TASK TO CARRY OUT: After locating the line that holds "但是换一台电脑，opencv", output it and all following lines word for word, stopping only at the end of the data.

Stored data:
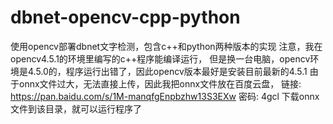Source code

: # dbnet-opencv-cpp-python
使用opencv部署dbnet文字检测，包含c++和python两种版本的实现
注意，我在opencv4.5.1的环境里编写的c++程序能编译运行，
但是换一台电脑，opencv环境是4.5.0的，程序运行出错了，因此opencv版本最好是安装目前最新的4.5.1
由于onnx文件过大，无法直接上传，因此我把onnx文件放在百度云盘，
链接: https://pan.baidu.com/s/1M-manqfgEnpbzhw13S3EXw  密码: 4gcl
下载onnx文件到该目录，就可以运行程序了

WRITTEN RESPONSE:
但是换一台电脑，opencv环境是4.5.0的，程序运行出错了，因此opencv版本最好是安装目前最新的4.5.1
由于onnx文件过大，无法直接上传，因此我把onnx文件放在百度云盘，
链接: https://pan.baidu.com/s/1M-manqfgEnpbzhw13S3EXw  密码: 4gcl
下载onnx文件到该目录，就可以运行程序了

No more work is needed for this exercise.